> WORK INSTRUCTION: Look through the data below for the line with "### PTAI Assignment 3" and the line with "np.transpose()", then output those two and all lines in between, exactly as written.

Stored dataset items
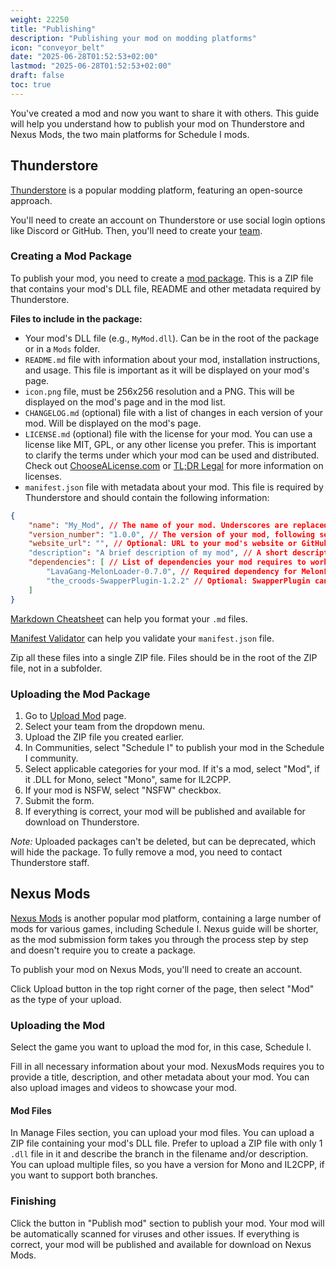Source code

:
 ```yaml
---
weight: 22250
title: "Publishing"
description: "Publishing your mod on modding platforms"
icon: "conveyor_belt"
date: "2025-06-28T01:52:53+02:00"
lastmod: "2025-06-28T01:52:53+02:00"
draft: false
toc: true
---
```


You've created a mod and now you want to share it with others. This guide will help you understand how to publish your mod on Thunderstore and Nexus Mods, the two main platforms for Schedule I mods.

## Thunderstore
[Thunderstore](https://thunderstore.io/c/schedule-i/) is a popular modding platform, featuring an open-source approach.

You'll need to create an account on Thunderstore or use social login options like Discord or GitHub. Then, you'll need to create your [team](https://thunderstore.io/settings/teams/create/).

### Creating a Mod Package
To publish your mod, you need to create a [mod package](https://thunderstore.io/package/create/docs/). This is a ZIP file that contains your mod's DLL file, README and other metadata required by Thunderstore.

**Files to include in the package:**
- Your mod's DLL file (e.g., `MyMod.dll`). Can be in the root of the package or in a `Mods` folder.
- `README.md` file with information about your mod, installation instructions, and usage. This file is important as it will be displayed on your mod's page.
- `icon.png` file, must be 256x256 resolution and a PNG. This will be displayed on the mod's page and in the mod list.
- `CHANGELOG.md` (optional) file with a list of changes in each version of your mod. Will be displayed on the mod's page.
- `LICENSE.md` (optional) file with the license for your mod. You can use a license like MIT, GPL, or any other license you prefer. This is important to clarify the terms under which your mod can be used and distributed. Check out [ChooseALicense.com](https://choosealicense.com/) or [TL;DR Legal](https://tldrlegal.com/) for more information on licenses.
- `manifest.json` file with metadata about your mod. This file is required by Thunderstore and should contain the following information:
```json
{
    "name": "My_Mod", // The name of your mod. Underscores are replaced with spaces in the mod list.
    "version_number": "1.0.0", // The version of your mod, following semantic versioning (MAJOR.MINOR.PATCH). You will need to bump this version number, if you want to update your mod listing.
    "website_url": "", // Optional: URL to your mod's website or GitHub repository
    "description": "A brief description of my mod", // A short description of your mod, displayed on the mod list and mod page
    "dependencies": [ // List of dependencies your mod requires to work. Check out dependency strings on mod pages on Thunderstore to see how they look like.
        "LavaGang-MelonLoader-0.7.0", // Required dependency for MelonLoader mods
        "the_croods-SwapperPlugin-1.2.2" // Optional: SwapperPlugin can be used if you have 2 .DLLs - Mono and IL2CPP. This helps mod loaders to load the correct version of your mod based on the game branch.
    ]
}
```
[Markdown Cheatsheet](https://www.markdownguide.org/cheat-sheet/) can help you format your `.md` files.

[Manifest Validator](https://thunderstore.io/tools/manifest-v1-validator/) can help you validate your `manifest.json` file.

Zip all these files into a single ZIP file. Files should be in the root of the ZIP file, not in a subfolder.

### Uploading the Mod Package
1. Go to [Upload Mod](https://thunderstore.io/c/schedule-i/create/) page.
2. Select your team from the dropdown menu.
3. Upload the ZIP file you created earlier.
4. In Communities, select "Schedule I" to publish your mod in the Schedule I community.
5. Select applicable categories for your mod. If it's a mod, select "Mod", if it .DLL for Mono, select "Mono", same for IL2CPP.
6. If your mod is NSFW, select "NSFW" checkbox.
7. Submit the form.
8. If everything is correct, your mod will be published and available for download on Thunderstore.

*Note:* Uploaded packages can't be deleted, but can be deprecated, which will hide the package. To fully remove a mod, you need to contact Thunderstore staff.

## Nexus Mods
[Nexus Mods](https://www.nexusmods.com/games/schedule1) is another popular mod platform, containing a large number of mods for various games, including Schedule I.
Nexus guide will be shorter, as the mod submission form takes you through the process step by step and doesn't require you to create a package.

To publish your mod on Nexus Mods, you'll need to create an account.

Click Upload button in the top right corner of the page, then select "Mod" as the type of your upload.

### Uploading the Mod
Select the game you want to upload the mod for, in this case, Schedule I.

Fill in all necessary information about your mod. NexusMods requires you to provide a title, description, and other metadata about your mod. You can also upload images and videos to showcase your mod.

#### Mod Files
In Manage Files section, you can upload your mod files. You can upload a ZIP file containing your mod's DLL file. Prefer to upload a ZIP file with only 1 `.dll` file in it and describe the branch in the filename and/or description. You can upload multiple files, so you have a version for Mono and IL2CPP, if you want to support both branches.

### Finishing
Click the button in "Publish mod" section to publish your mod. Your mod will be automatically scanned for viruses and other issues. If everything is correct, your mod will be published and available for download on Nexus Mods.
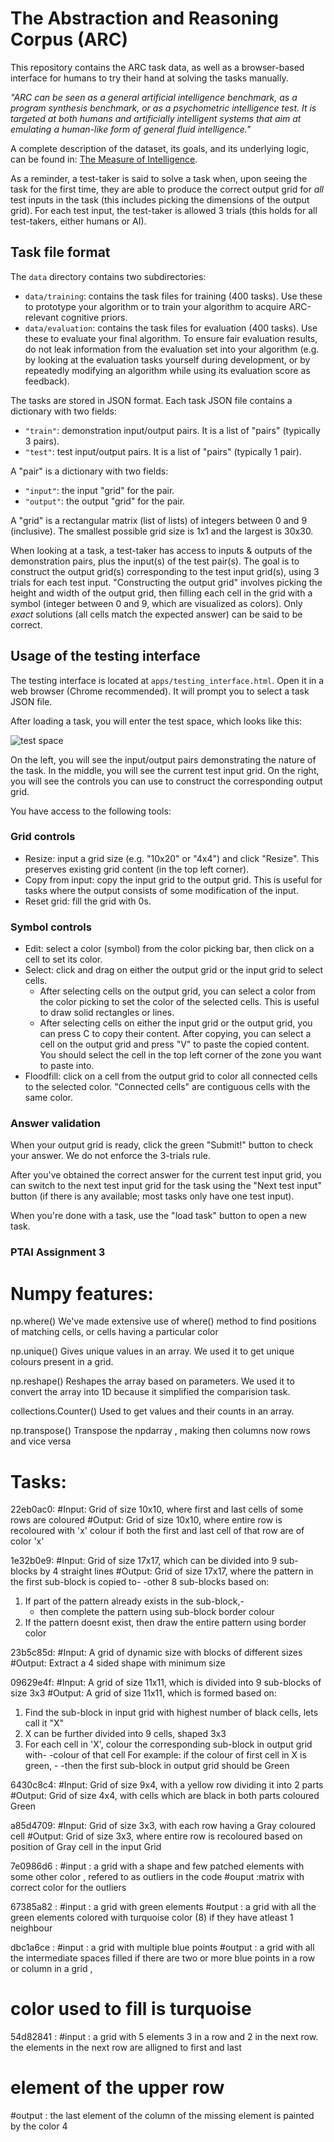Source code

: # The Abstraction and Reasoning Corpus (ARC)

This repository contains the ARC task data, as well as a browser-based interface for humans to try their hand at solving the tasks manually.

*"ARC can be seen as a general artificial intelligence benchmark, as a program synthesis benchmark, or as a psychometric intelligence test. It is targeted at both humans and artificially intelligent systems that aim at emulating a human-like form of general fluid intelligence."*

A complete description of the dataset, its goals, and its underlying logic, can be found in: [The Measure of Intelligence](https://arxiv.org/abs/1911.01547).

As a reminder, a test-taker is said to solve a task when, upon seeing the task for the first time, they are able to produce the correct output grid for *all* test inputs in the task (this includes picking the dimensions of the output grid). For each test input, the test-taker is allowed 3 trials (this holds for all test-takers, either humans or AI).


## Task file format

The `data` directory contains two subdirectories:

- `data/training`: contains the task files for training (400 tasks). Use these to prototype your algorithm or to train your algorithm to acquire ARC-relevant cognitive priors.
- `data/evaluation`: contains the task files for evaluation (400 tasks). Use these to evaluate your final algorithm. To ensure fair evaluation results, do not leak information from the evaluation set into your algorithm (e.g. by looking at the evaluation tasks yourself during development, or by repeatedly modifying an algorithm while using its evaluation score as feedback).

The tasks are stored in JSON format. Each task JSON file contains a dictionary with two fields:

- `"train"`: demonstration input/output pairs. It is a list of "pairs" (typically 3 pairs).
- `"test"`: test input/output pairs. It is a list of "pairs" (typically 1 pair).

A "pair" is a dictionary with two fields:

- `"input"`: the input "grid" for the pair.
- `"output"`: the output "grid" for the pair.

A "grid" is a rectangular matrix (list of lists) of integers between 0 and 9 (inclusive). The smallest possible grid size is 1x1 and the largest is 30x30.

When looking at a task, a test-taker has access to inputs & outputs of the demonstration pairs, plus the input(s) of the test pair(s). The goal is to construct the output grid(s) corresponding to the test input grid(s), using 3 trials for each test input. "Constructing the output grid" involves picking the height and width of the output grid, then filling each cell in the grid with a symbol (integer between 0 and 9, which are visualized as colors). Only *exact* solutions (all cells match the expected answer) can be said to be correct.


## Usage of the testing interface

The testing interface is located at `apps/testing_interface.html`. Open it in a web browser (Chrome recommended). It will prompt you to select a task JSON file.

After loading a task, you will enter the test space, which looks like this:

![test space](https://arc-benchmark.s3.amazonaws.com/figs/arc_test_space.png)

On the left, you will see the input/output pairs demonstrating the nature of the task. In the middle, you will see the current test input grid. On the right, you will see the controls you can use to construct the corresponding output grid.

You have access to the following tools:

### Grid controls

- Resize: input a grid size (e.g. "10x20" or "4x4") and click "Resize". This preserves existing grid content (in the top left corner).
- Copy from input: copy the input grid to the output grid. This is useful for tasks where the output consists of some modification of the input.
- Reset grid: fill the grid with 0s.

### Symbol controls

- Edit: select a color (symbol) from the color picking bar, then click on a cell to set its color.
- Select: click and drag on either the output grid or the input grid to select cells.
    - After selecting cells on the output grid, you can select a color from the color picking to set the color of the selected cells. This is useful to draw solid rectangles or lines.
    - After selecting cells on either the input grid or the output grid, you can press C to copy their content. After copying, you can select a cell on the output grid and press "V" to paste the copied content. You should select the cell in the top left corner of the zone you want to paste into.
- Floodfill: click on a cell from the output grid to color all connected cells to the selected color. "Connected cells" are contiguous cells with the same color.

### Answer validation

When your output grid is ready, click the green "Submit!" button to check your answer. We do not enforce the 3-trials rule.

After you've obtained the correct answer for the current test input grid, you can switch to the next test input grid for the task using the "Next test input" button (if there is any available; most tasks only have one test input).

When you're done with a task, use the "load task" button to open a new task.

### PTAI Assignment 3

# Numpy features:
np.where()
We've made extensive use of where() method to find positions of matching cells, or cells having a particular color

np.unique()
 Gives unique values in an array. We used it to get unique colours present in a grid.
 
 np.reshape()
	Reshapes the array based on parameters. We used it to convert the array into 1D because it simplified the comparision task.
	
collections.Counter()
	Used to get values and their counts in an array.
	
np.transpose() 
 Transpose the npdarray , making then columns now rows and vice versa

# Tasks:
22eb0ac0:
#Input: Grid of size 10x10, where first and last cells of some rows are coloured
#Output: Grid of size 10x10, where entire row is recoloured with 'x' colour if both the first and last cell of that row are of color 'x'

1e32b0e9:
#Input: Grid of size 17x17, which can be divided into 9 sub-blocks by 4 straight lines
#Output: Grid of size 17x17, where the pattern in the first sub-block is copied to-
 -other 8 sub-blocks based on:
 1) If part of the pattern already exists in the sub-block,-
    - then complete the pattern using sub-block border colour
 2) If the pattern doesnt exist, then draw the entire pattern using border color 

23b5c85d:
#Input: A grid of dynamic size with blocks of different sizes
#Output: Extract a 4 sided shape with minimum size

09629e4f:
#Input: A grid of size 11x11, which is divided into 9 sub-blocks of size 3x3
#Output: A grid of size 11x11, which is formed based on:
 1) Find the sub-block in input grid with highest number of black cells,
      lets call it "X"
 2) X can be further divided into 9 cells, shaped 3x3
 3) For each cell in 'X', colour the corresponding sub-block in output grid with-
     -colour of that cell
   For example: if the colour of first cell in X is green, -
   -then the first sub-block in output grid should be Green

6430c8c4:
#Input: Grid of size 9x4, with a yellow row dividing it into 2 parts
#Output: Grid of size 4x4, with cells which are black in both parts coloured Green

a85d4709:
#Input: Grid of size 3x3, with each row having a Gray coloured cell
#Output: Grid of size 3x3, where entire row is recoloured based on position of Gray cell in the input Grid

7e0986d6 :
#input : a grid with a shape and few patched elements with some other color , refered to as outliers in the code
#ouput :matrix with correct color for the outliers

67385a82 :
#input : a grid with green elements
#output : a grid with all the green elements colored with turquoise color (8) if they have atleast 1 neighbour

dbc1a6ce :
#input : a grid with multiple blue points
#output :  a grid with all the intermediate spaces filled if there are two or more blue points in a row or column in a grid ,
#          color used to fill is turquoise

54d82841 :
#input : a grid with 5 elements 3 in a row and 2 in the next row. the elements in the next row are alligned to first and last
#        element of the upper row
#output : the last element of the column of the missing element is painted by the color 4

> TASK ANSWER:
### PTAI Assignment 3

# Numpy features:
np.where()
We've made extensive use of where() method to find positions of matching cells, or cells having a particular color

np.unique()
 Gives unique values in an array. We used it to get unique colours present in a grid.
 
 np.reshape()
	Reshapes the array based on parameters. We used it to convert the array into 1D because it simplified the comparision task.
	
collections.Counter()
	Used to get values and their counts in an array.
	
np.transpose() 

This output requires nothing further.